To load the data in MatLab write

 `[ x, r, m ] = textread( '' );`

## Save and Load data in MatLab format

To save the loaded data in MatLab format, type

 `save('', 'x', 'r', 'm');`

The `filename` should have extension "`.mat`" or no extension. Once created it can be loaded by typing
 `load('');`

## Local linear fitting

Local linear fitting is performed by the function `locglmfit`. The arguments are `xfit` – points in which the function is to be estimated, `r` – the number of successful responses,`m` – the number of trials, `x` – stimulus levels, and `bwd` – bandwidth. The syntax is

 `pfit = locglmfit( xfit, r, m, x, bwd );`

## Bandwidth selection

The selection of bandwidth is critical in local linear fitting. In this package there are three functions to select the bandwidth, `bandwidth_bootstrap`, `bandwidth_cross_validation`, and `bandwidth_plugin`. For all the methods, the number of successes `r` in `m` trials at each stimulus level `x` are mandatory parameters.

For the function `bandwidth_bootstrap` a search interval `bwdInterval` for the optimal bandwidth and the number of bootstrap replications are also mandatory. The syntax is

 `bwd = bandwidth_bootstrap( r, m, x, bwdInterval, replications );`

For the function `bandwidth_cross_validation` a search interval `bwdInterval` for the optimal bandwidth is also mandatory. The syntax is

 `bwd = bandwidth_cross_validation( r, m, x, bwdInterval );`

The function `bandwidth_plugin` calculates an estimate of the AMISE optimal bandwidth for the local polynomial estimator of a psychometric function. The syntax is

 `bwd = bandwidth_plugin( r, m, x); `

An additional function, used only for testing purposes, is the function `bandwidth_optimal`. This function finds the actual optimal bandwidth for synthetic data with known, true psychometric function `ptrue`. The arguments for this function are the same as for `bandwidth_cross_validation`, except that the true psychometric function ` ptrue` is also required. The syntax is

 `bwd = bandwidth_optimal( ptrue, r, m, x, bwdInterval );`

## Deviance

Calculates deviance `D` for data and fitted values of the psychometric function `pfit`. The syntax is

 `D = deviance( r, m, pfit );`

## Parametric fitting

The package also provides fits for several parametric models, such as Gaussian, Weibull, reverse Weibull, and logistic cumulative distribution functions.

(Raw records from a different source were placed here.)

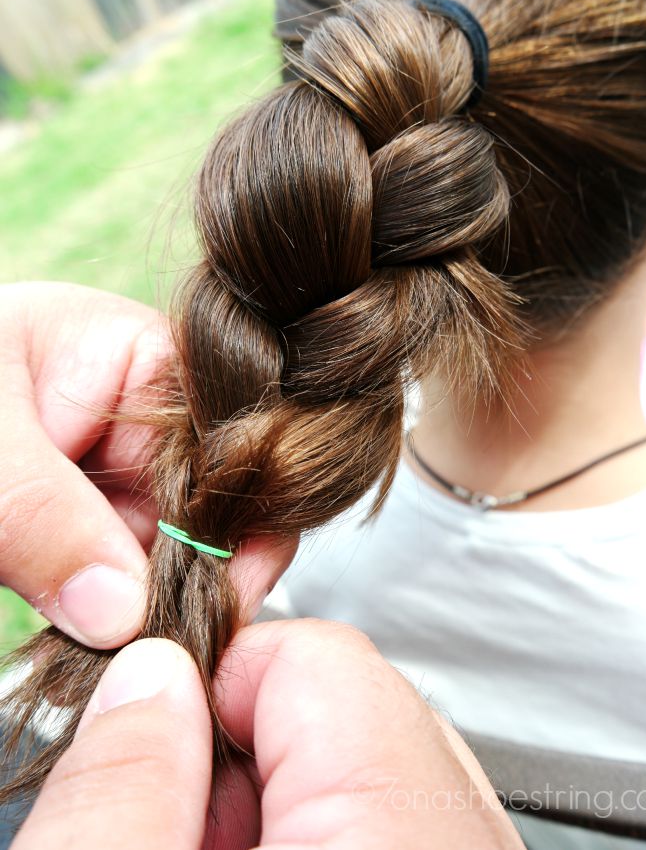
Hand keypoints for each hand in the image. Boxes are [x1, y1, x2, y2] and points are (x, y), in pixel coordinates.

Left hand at [0, 281, 293, 648]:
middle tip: (160, 645)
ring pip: (169, 551)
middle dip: (192, 574)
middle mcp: (137, 416)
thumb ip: (45, 517)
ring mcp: (108, 474)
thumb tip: (123, 611)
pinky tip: (93, 640)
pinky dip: (112, 621)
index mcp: (138, 356)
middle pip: (212, 501)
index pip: (231, 436)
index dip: (239, 514)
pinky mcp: (78, 526)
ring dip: (149, 608)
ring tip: (119, 650)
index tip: (218, 597)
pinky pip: (121, 581)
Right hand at [12, 624, 522, 849]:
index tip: (158, 731)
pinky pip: (399, 818)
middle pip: (353, 711)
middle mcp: (464, 843)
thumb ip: (128, 784)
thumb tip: (150, 677)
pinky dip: (322, 832)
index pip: (318, 660)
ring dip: (278, 805)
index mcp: (396, 833)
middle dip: (245, 753)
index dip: (215, 682)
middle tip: (183, 825)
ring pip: (371, 771)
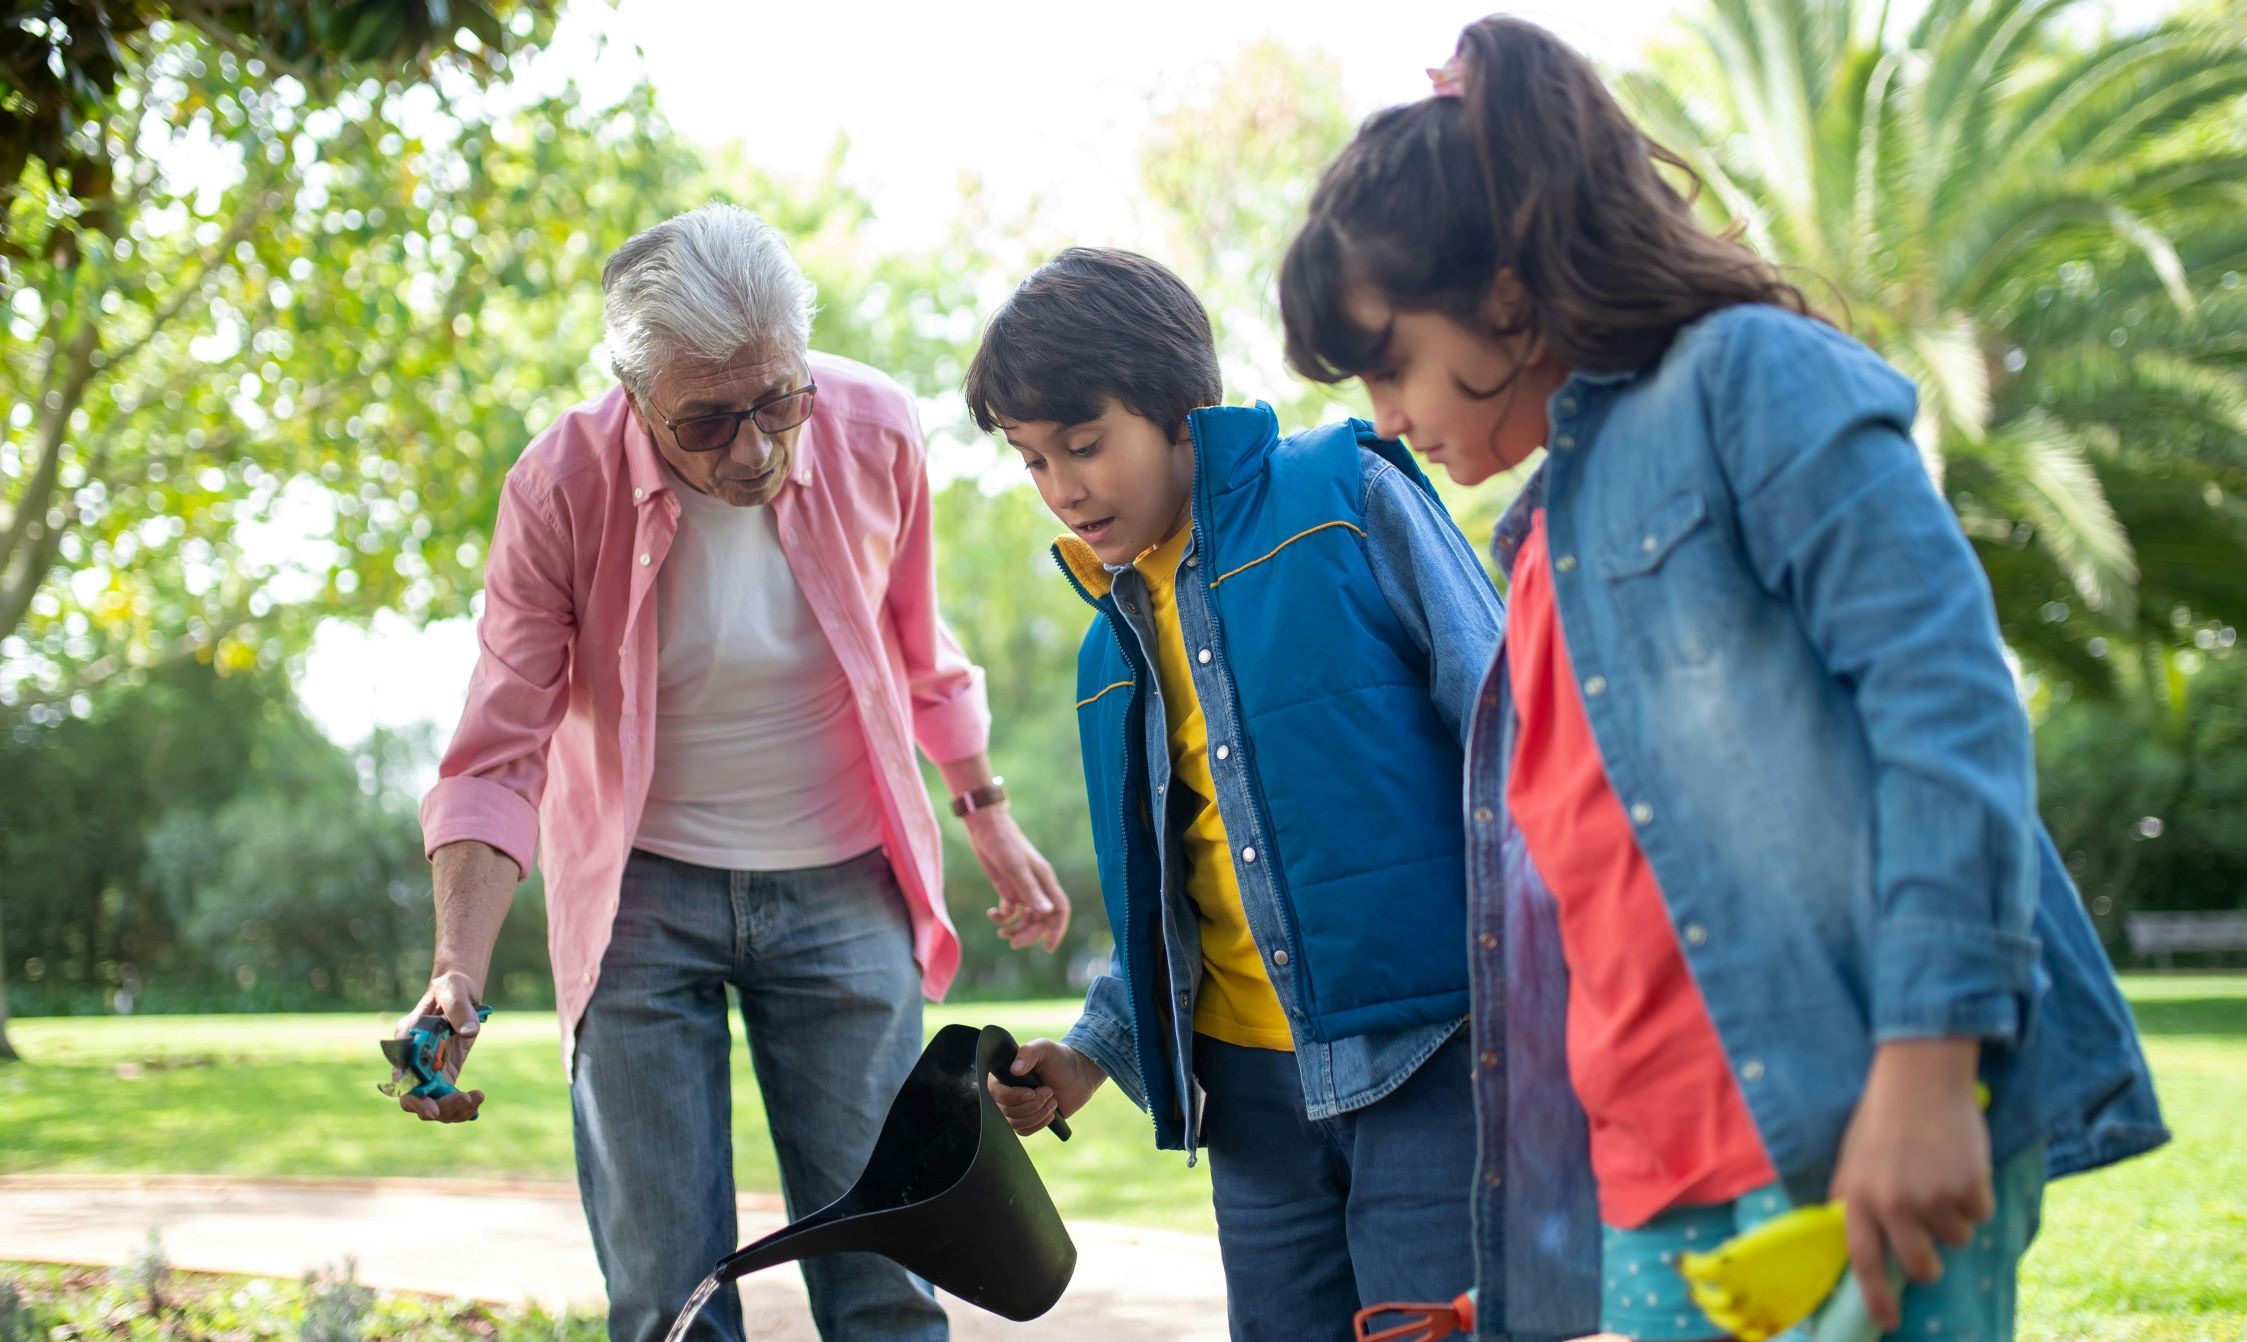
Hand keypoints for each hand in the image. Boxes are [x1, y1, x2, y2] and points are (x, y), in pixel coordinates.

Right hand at [391, 970, 486, 1123]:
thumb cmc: (452, 988)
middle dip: (439, 1108)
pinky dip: (461, 1104)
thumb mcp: (454, 991)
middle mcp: (413, 1061)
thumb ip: (460, 1010)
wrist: (461, 990)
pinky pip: (448, 1097)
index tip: (432, 1109)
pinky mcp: (445, 1072)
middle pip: (417, 1098)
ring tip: (477, 1098)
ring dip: (453, 1109)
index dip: (413, 1098)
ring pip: (433, 1103)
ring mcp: (429, 1070)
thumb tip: (470, 1032)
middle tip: (465, 1101)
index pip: (402, 1080)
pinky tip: (478, 1099)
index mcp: (406, 1043)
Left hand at [963, 807, 1071, 951]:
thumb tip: (1047, 913)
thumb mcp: (1015, 868)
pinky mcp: (1008, 887)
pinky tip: (991, 913)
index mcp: (1045, 881)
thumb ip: (1030, 891)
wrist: (985, 826)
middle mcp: (1037, 887)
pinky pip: (1011, 910)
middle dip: (1030, 934)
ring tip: (1002, 934)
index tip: (1047, 948)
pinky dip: (1002, 917)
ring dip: (1016, 929)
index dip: (1056, 930)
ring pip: (1027, 917)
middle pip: (1042, 919)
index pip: (1059, 911)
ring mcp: (1022, 888)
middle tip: (1013, 943)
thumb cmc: (1003, 843)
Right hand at [984, 1038, 1104, 1135]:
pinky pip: (1024, 1131)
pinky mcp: (1026, 1121)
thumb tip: (1014, 1070)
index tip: (1032, 1092)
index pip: (995, 1092)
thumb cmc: (1059, 1059)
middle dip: (1032, 1104)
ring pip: (1015, 1123)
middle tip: (1049, 1091)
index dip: (1013, 1096)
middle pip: (1006, 1110)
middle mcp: (1006, 1092)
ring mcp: (1015, 1108)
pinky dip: (1039, 1123)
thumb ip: (1028, 1053)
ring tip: (1053, 1100)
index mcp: (1005, 1074)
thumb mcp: (1045, 1049)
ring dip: (1038, 1114)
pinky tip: (1051, 1113)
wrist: (1078, 1076)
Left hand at [1829, 1039, 1991, 1329]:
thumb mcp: (1852, 1159)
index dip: (1877, 1298)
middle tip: (1930, 1244)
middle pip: (1920, 1266)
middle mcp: (1892, 1203)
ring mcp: (1932, 1197)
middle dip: (1928, 1264)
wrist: (1920, 1078)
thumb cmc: (1883, 1118)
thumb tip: (1857, 1245)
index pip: (1864, 1261)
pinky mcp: (1968, 1186)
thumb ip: (1854, 1200)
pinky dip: (1975, 1197)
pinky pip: (1980, 1214)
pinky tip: (1959, 1165)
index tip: (1888, 1321)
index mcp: (1857, 1196)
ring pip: (1956, 1239)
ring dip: (1954, 1218)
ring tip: (1940, 1177)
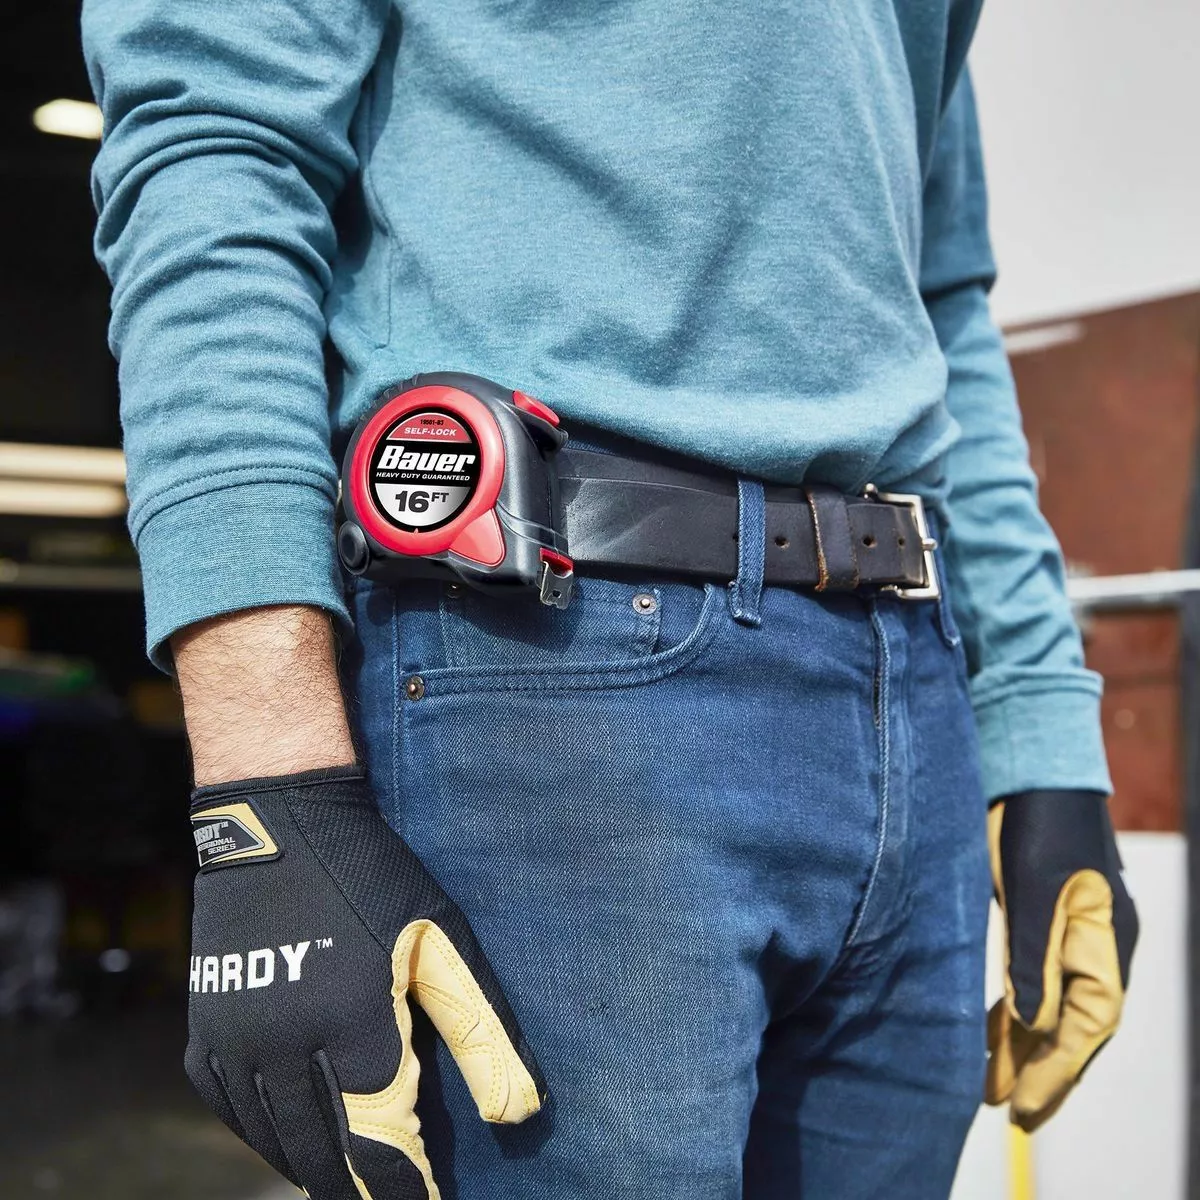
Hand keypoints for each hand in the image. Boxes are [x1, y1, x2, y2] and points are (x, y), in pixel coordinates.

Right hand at [186, 766, 545, 1198]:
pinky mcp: (205, 1029)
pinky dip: (265, 1136)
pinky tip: (291, 1139)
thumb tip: (522, 1112)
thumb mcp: (440, 940)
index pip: (381, 1141)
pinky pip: (232, 1110)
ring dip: (314, 1168)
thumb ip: (481, 1030)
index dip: (406, 1185)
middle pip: (324, 1153)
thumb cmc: (371, 876)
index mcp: (353, 1022)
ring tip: (348, 1183)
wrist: (278, 823)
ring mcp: (237, 1039)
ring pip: (275, 1138)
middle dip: (360, 1190)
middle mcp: (286, 1043)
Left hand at [985, 789, 1136, 1130]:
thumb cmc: (1035, 822)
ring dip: (1027, 1045)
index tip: (1021, 1108)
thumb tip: (1033, 1027)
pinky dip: (1019, 1009)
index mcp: (1107, 942)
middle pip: (1075, 1025)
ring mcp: (1075, 932)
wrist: (1034, 766)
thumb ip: (1032, 957)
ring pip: (1055, 1005)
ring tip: (993, 1084)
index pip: (1087, 1025)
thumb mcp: (1030, 890)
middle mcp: (1099, 944)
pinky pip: (1039, 979)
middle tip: (1009, 1113)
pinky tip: (995, 1029)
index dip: (1056, 1071)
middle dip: (1044, 1071)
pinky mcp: (1048, 918)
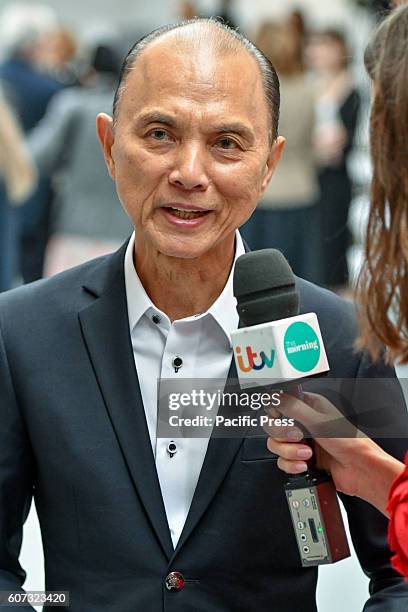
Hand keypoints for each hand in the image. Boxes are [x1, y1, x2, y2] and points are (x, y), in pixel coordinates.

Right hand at [265, 392, 403, 513]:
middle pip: (273, 426)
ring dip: (289, 452)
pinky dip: (292, 465)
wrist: (360, 470)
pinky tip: (305, 464)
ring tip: (307, 454)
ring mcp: (301, 442)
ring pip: (276, 445)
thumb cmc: (349, 442)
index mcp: (308, 406)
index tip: (278, 418)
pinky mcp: (301, 459)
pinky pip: (283, 461)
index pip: (280, 404)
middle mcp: (303, 423)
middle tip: (298, 437)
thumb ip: (293, 408)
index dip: (275, 412)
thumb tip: (274, 396)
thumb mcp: (318, 421)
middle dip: (283, 435)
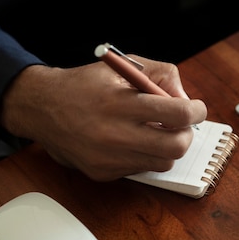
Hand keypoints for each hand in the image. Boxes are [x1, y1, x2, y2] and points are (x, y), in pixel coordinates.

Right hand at [0, 58, 207, 180]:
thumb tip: (186, 100)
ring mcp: (108, 158)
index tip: (196, 109)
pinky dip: (146, 156)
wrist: (41, 108)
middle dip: (187, 134)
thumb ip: (161, 75)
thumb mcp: (123, 66)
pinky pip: (141, 169)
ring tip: (155, 131)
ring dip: (168, 147)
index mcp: (120, 103)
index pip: (177, 114)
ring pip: (163, 163)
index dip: (196, 111)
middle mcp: (114, 134)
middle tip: (181, 124)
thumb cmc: (86, 84)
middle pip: (176, 147)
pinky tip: (132, 141)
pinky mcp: (102, 173)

The parameters are estimated in functions `binomfit_lims`, `binom_weib`, and `binom_revweib`. The fitted values are obtained with the function `binomval_lims`.

To fit a logistic function and calculate the fitted values, the syntax is

 ```b = binomfit_lims( r, m, x ); fest = binomval_lims( b, xfit );```

To fit other functions, e.g. the Gaussian cumulative distribution, check the optional inputs of the function `binomfit_lims`.

To fit a Weibull function, the optimal exponent `K` for the Weibull needs to be estimated in addition to the linear coefficients `b`. To obtain the estimated psychometric function at values `xfit`, the guessing and lapsing rate (in this example both are equal to `0`) and the estimated power parameter `K` need to be provided in `binomval_lims`. The syntax is

 ```[ b, K ] = binom_weib( r, m, x ); fest = binomval_lims( b, xfit, 'weibull', 0, 0, K );```

To fit a reverse Weibull function and calculate the fitted values, replace the function `binom_weib` by `binom_revweib` in the previous code and the parameter `'weibull'` by `'revweibull'` in the function `binomval_lims`.

## Link, kernel, and loss functions available

The link functions available in the package are

• logit
• probit
• loglog
• comploglog
• weibull
• revweibull

The  kernels available in the package are

• normpdf
• epanechikov
• triangular
• tricube
• bisquare
• uniform

The loss functions available to estimate the optimal bandwidth by `bandwidth_bootstrap`, `bandwidth_cross_validation`, or `bandwidth_optimal` are

• ISE: Integrated squared error
• ISEeta: Integrated squared error on eta scale(eta is the function that is related to the psychometric function via the link function)
• deviance function
Check the Functions to see how to modify both links and kernels in the different functions.